= Beginning of Section =
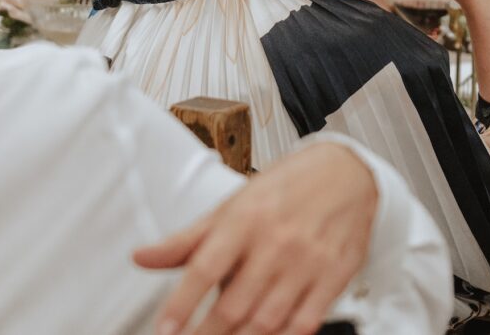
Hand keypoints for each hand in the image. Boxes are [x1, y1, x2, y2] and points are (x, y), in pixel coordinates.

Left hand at [134, 142, 377, 334]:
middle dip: (206, 334)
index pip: (204, 267)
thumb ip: (187, 239)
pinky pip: (305, 322)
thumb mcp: (233, 205)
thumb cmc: (287, 188)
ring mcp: (308, 260)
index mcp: (245, 218)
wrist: (347, 171)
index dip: (181, 304)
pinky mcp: (335, 275)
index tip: (165, 329)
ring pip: (267, 320)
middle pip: (234, 304)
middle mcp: (276, 240)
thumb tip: (142, 258)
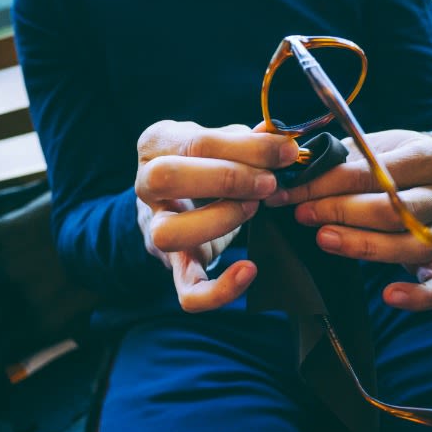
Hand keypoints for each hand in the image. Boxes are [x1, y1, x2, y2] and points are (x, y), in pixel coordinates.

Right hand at [135, 120, 297, 311]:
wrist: (178, 197)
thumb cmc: (206, 161)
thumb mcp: (221, 141)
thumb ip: (246, 140)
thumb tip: (278, 140)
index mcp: (157, 144)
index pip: (196, 142)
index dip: (247, 148)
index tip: (286, 151)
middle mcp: (146, 185)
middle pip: (167, 178)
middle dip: (227, 179)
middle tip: (268, 183)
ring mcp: (155, 227)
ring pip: (168, 233)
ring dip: (221, 220)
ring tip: (254, 208)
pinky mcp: (175, 266)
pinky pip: (187, 291)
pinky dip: (219, 289)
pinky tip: (249, 270)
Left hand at [265, 129, 431, 310]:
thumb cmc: (391, 158)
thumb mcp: (369, 145)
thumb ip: (337, 156)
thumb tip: (293, 167)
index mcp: (429, 156)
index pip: (373, 172)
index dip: (326, 182)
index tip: (290, 191)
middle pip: (392, 211)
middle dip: (339, 212)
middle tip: (302, 214)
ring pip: (410, 246)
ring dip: (361, 245)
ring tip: (323, 239)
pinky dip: (420, 296)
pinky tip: (389, 296)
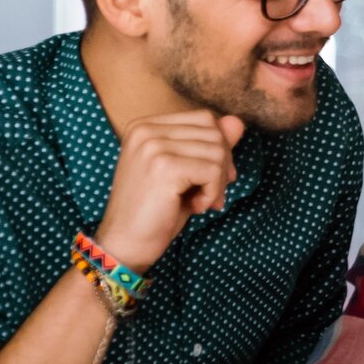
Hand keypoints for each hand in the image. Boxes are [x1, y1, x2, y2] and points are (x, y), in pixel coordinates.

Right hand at [93, 110, 245, 272]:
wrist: (125, 244)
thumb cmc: (156, 210)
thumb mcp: (186, 172)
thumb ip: (210, 144)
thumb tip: (238, 122)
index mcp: (145, 126)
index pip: (205, 119)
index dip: (219, 148)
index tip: (211, 178)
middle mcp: (145, 130)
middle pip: (214, 133)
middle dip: (222, 167)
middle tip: (209, 195)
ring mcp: (153, 146)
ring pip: (217, 152)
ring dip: (217, 183)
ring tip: (198, 202)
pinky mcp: (164, 166)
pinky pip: (212, 171)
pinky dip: (212, 193)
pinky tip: (194, 207)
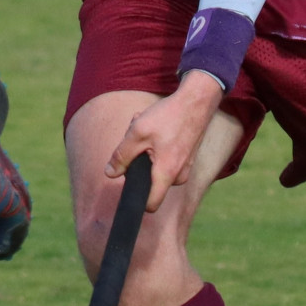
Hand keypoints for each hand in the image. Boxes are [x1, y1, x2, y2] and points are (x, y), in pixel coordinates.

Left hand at [105, 72, 223, 212]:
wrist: (196, 101)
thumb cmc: (168, 116)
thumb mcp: (137, 132)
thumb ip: (121, 156)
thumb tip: (109, 173)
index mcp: (166, 174)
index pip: (151, 205)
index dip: (136, 199)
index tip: (127, 185)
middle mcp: (179, 176)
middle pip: (149, 181)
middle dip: (138, 162)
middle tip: (137, 139)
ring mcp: (184, 168)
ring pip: (156, 167)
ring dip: (145, 149)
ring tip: (147, 129)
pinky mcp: (186, 158)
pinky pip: (165, 159)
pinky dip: (156, 146)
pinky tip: (157, 128)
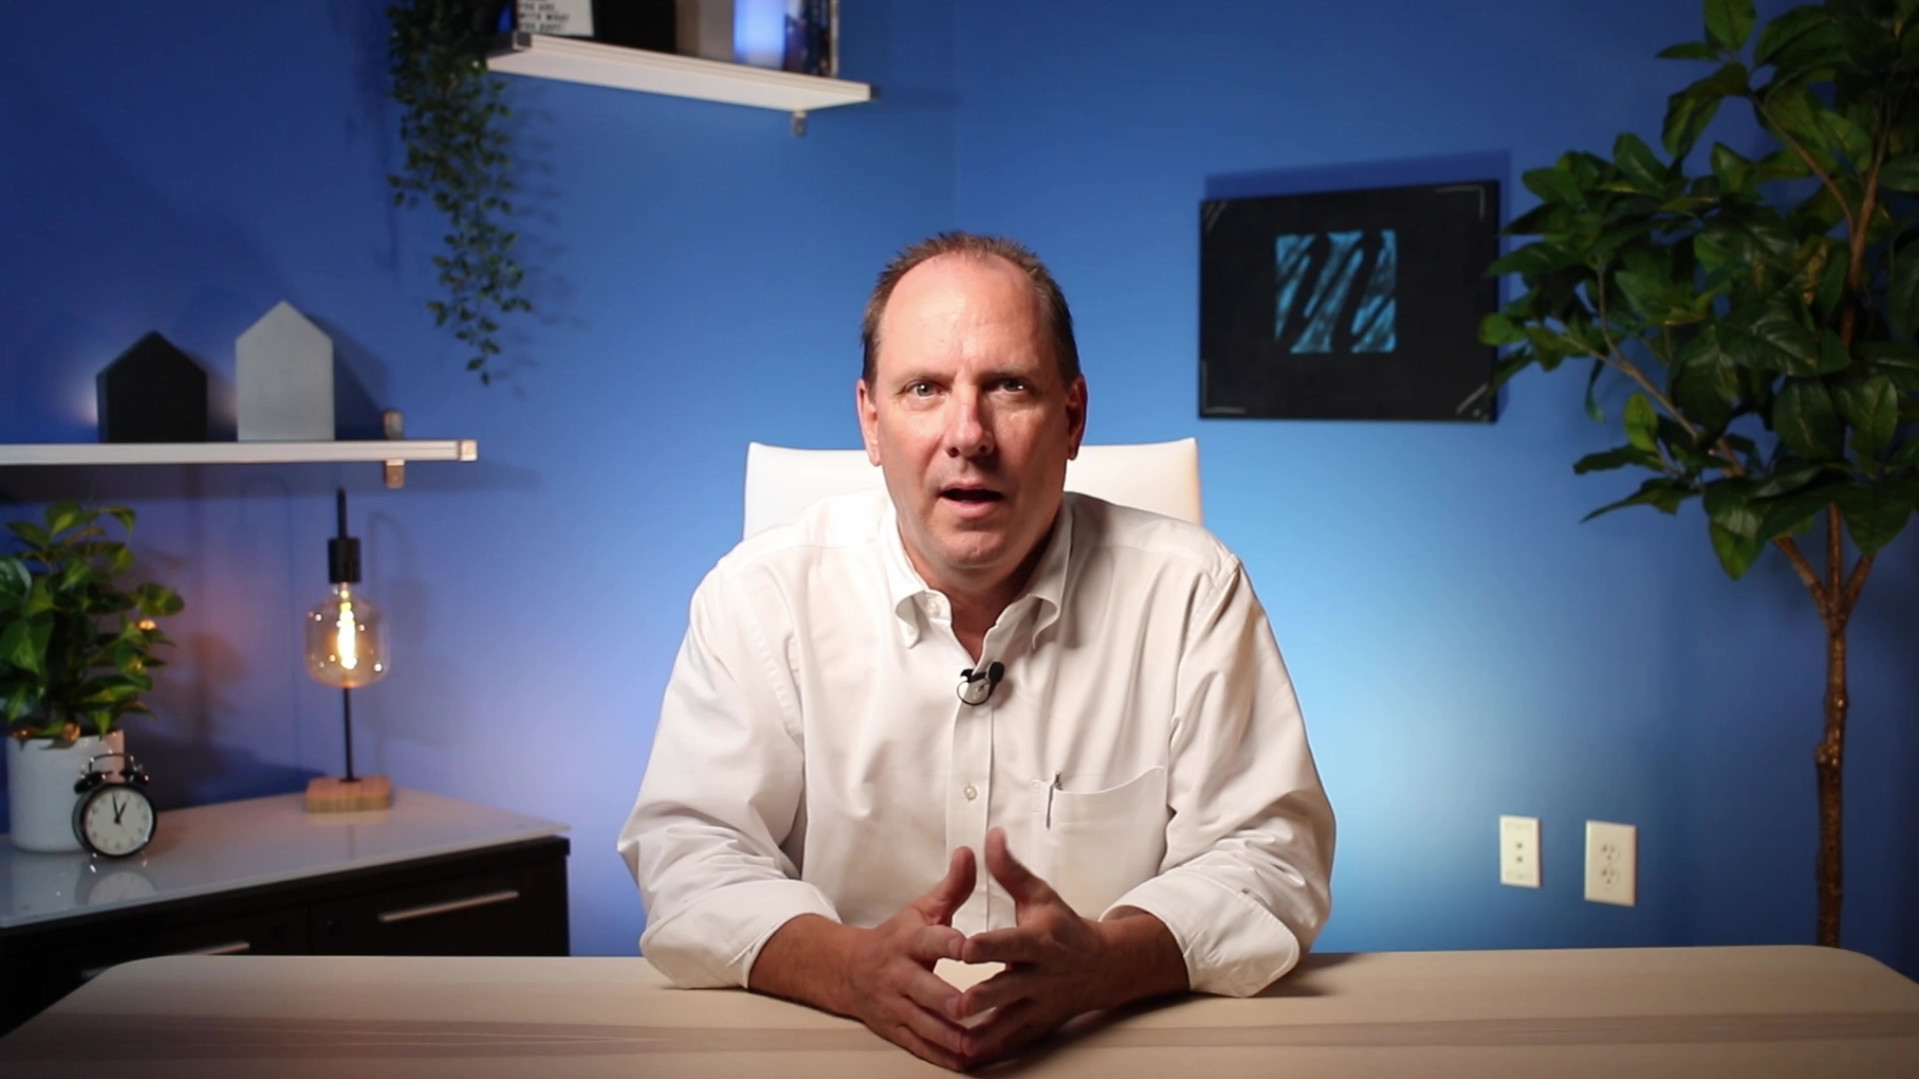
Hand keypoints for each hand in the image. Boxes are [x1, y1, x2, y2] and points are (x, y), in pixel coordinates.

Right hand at [833, 846, 977, 1070]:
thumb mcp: (922, 909)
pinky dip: (941, 1055)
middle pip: (925, 990)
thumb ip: (952, 886)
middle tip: (971, 1007)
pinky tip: (964, 1061)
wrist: (847, 970)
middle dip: (947, 1000)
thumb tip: (969, 853)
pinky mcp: (896, 1029)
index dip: (950, 944)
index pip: (931, 941)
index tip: (969, 947)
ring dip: (949, 1035)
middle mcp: (900, 975)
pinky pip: (919, 1045)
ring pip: (923, 1024)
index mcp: (910, 942)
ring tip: (975, 1043)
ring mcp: (897, 1005)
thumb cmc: (896, 939)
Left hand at [953, 828, 1120, 1064]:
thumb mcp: (1040, 895)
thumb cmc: (1064, 927)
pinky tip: (965, 1060)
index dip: (988, 945)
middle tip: (957, 1003)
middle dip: (984, 997)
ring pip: (1009, 1024)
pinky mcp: (1037, 1025)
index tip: (965, 946)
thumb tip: (990, 836)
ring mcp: (1039, 1005)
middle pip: (1008, 988)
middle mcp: (1040, 976)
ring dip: (983, 1033)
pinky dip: (991, 1052)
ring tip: (956, 1042)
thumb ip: (1010, 870)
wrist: (1103, 966)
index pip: (1011, 943)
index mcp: (1039, 942)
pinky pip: (1012, 1043)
= End of Section =
Please give the number of lines in the entries that contain the word "wrist", and nothing besides it.

OUTPUT FOR THIS TASK: 6